The full reasons behind the decision of the World Motor Sport Council in the case of Ferrari’s team orders in Germany has been published and it is clear that the governing body has turned a corner from the Max Mosley era.
Yesterday the WMSC decided to uphold the decision of the Hockenheim stewards, that Ferrari had broken Article 39c of the F1 sporting regulations banning team orders, but as it could not prove it on the balance of probabilities, it could not take any further action or press home a charge of bringing the sport into disrepute.
The team orders rule was brought in during the Mosley era, but was worded in such a way that teams were always likely to fall foul of it and moments of high theatre such as in Hockenheim and yesterday in Paris would ensue. Now the FIA under new president Jean Todt is looking to review and possibly remove this unworkable rule.
The intervention of the Williams and Sauber teams seems to have played a part. They wrote to the WMSC in support of Ferrari’s position.
“It is undeniable that the race result would have been different had the contentious instruction not been issued to Mr Felipe Massa,” said the notes today.
As we argued here on JA on F1, the rule was unworkable because there is a time and a place when team orders are appropriate and others where they are not and yet we have seen team orders in various forms over the years, albeit not as blatant as Germany this year.
Acknowledging this point the WMSC said, “There were many examples of what could have been said to be team orders in Formula 1 in recent years, and therefore there has been inconsistency in its application. Also its application to indirect team orders via messages where drivers raise no complaints is uncertain and difficult to detect and police.
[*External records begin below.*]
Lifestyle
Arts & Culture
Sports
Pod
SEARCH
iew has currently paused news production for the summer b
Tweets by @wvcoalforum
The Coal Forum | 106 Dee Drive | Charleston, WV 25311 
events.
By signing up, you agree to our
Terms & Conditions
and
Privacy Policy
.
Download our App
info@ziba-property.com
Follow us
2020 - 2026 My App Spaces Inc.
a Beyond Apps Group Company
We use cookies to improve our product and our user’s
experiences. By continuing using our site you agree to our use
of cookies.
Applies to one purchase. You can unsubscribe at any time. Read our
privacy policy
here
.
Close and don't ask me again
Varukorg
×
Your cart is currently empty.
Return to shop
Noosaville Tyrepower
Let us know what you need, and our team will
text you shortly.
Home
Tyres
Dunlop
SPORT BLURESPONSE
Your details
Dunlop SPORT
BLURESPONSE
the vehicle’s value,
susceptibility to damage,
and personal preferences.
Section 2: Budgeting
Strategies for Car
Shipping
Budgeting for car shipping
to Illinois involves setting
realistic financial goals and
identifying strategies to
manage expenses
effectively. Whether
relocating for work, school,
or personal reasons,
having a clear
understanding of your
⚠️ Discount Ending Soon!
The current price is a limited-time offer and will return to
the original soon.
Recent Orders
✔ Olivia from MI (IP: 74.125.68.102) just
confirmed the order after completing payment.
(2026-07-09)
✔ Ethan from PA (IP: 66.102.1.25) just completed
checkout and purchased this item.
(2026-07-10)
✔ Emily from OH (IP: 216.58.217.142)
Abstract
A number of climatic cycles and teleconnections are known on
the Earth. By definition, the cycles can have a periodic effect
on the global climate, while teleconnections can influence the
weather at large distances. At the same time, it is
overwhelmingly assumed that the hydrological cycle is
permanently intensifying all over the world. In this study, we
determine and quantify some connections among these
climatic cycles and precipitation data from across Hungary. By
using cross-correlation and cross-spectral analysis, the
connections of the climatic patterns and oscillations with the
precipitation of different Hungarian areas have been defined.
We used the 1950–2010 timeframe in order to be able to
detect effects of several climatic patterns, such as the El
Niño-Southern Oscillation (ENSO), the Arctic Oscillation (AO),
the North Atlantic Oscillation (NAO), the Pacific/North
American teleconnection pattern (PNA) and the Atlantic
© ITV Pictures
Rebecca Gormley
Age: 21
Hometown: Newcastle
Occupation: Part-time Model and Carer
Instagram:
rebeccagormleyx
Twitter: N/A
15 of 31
The Judging Body of the WMSC accepted that this may well have influenced Ferrari’s approach,” as it has for other teams who have acted similarly in the past.
Massa’s face and body language told you that he would have won the race had he not been told that “Fernando is faster than you”. He got the better start and was in front on merit.
He has paid a massive price for this, because not only is his motivation damaged, but his standing among fans, especially in his native Brazil has been hammered. This is a driver who less than two years ago showed dignity in defeat in Brazil, when Lewis Hamilton nicked the world title at the final corner and then 12 months ago showed immense courage when coming back from a terrifying accident to drive an F1 car again.
Yet now in the eyes of many fans he is a diminished figure, who has given up the fight with his team mate by accepting a team order. He is no longer a ‘racer’.
This comes in the same season when Mark Webber, notionally a number two driver at Red Bull has spat the dummy at any attempts by his team to subjugate him. When he had his front wing taken from him in Silverstone he went out and won the race anyway, yelling “Not bad for a number two driver!” as he took the chequered flag. Two weeks later Massa capitulated. The contrast is painful.
Possibly Massa’s contract is worded differently from Webber’s, in terms of acting in the interests of the team, but F1 in the eyes of the fans is about life on the limit.
“In the view of Ferrari, Mr Felipe Massa was not ordered to allow Mr Fernando Alonso to pass; rather he was given relevant information, based on which he decided, for the benefit of the team, to allow Mr Fernando Alonso to pass,” concluded the FIA.
It’s the way it is and there is no other way to look at it than it is massively painful for Massa. The supreme irony of this being that Massa was a protege of FIA president Jean Todt in his days as Ferrari boss and is still Nicolas Todt, Jean’s son’s, highest earning client.
The WMSC hearing and statement has highlighted the awfulness of his situation, “Mr Felipe Massa realised that the best interests of the team and the drivers’ safety were going to be served by allowing Mr Fernando Alonso to pass, and acted accordingly.”
As if that wasn’t bad enough, the documents from the hearing reveal that both drivers had their engines turned down, but Alonso had been allowed to turn his up, unbeknownst to Massa. “Alonso increased his engine speed without Mr Felipe Massa’s being informed. Mr Fernando Alonso was therefore benefiting from a definite performance advantage over Mr Felipe Massa in the moments preceding the contentious overtaking.”
Ferrari is looking for closure on this matter, but this statement means that this is not over, not by a long chalk.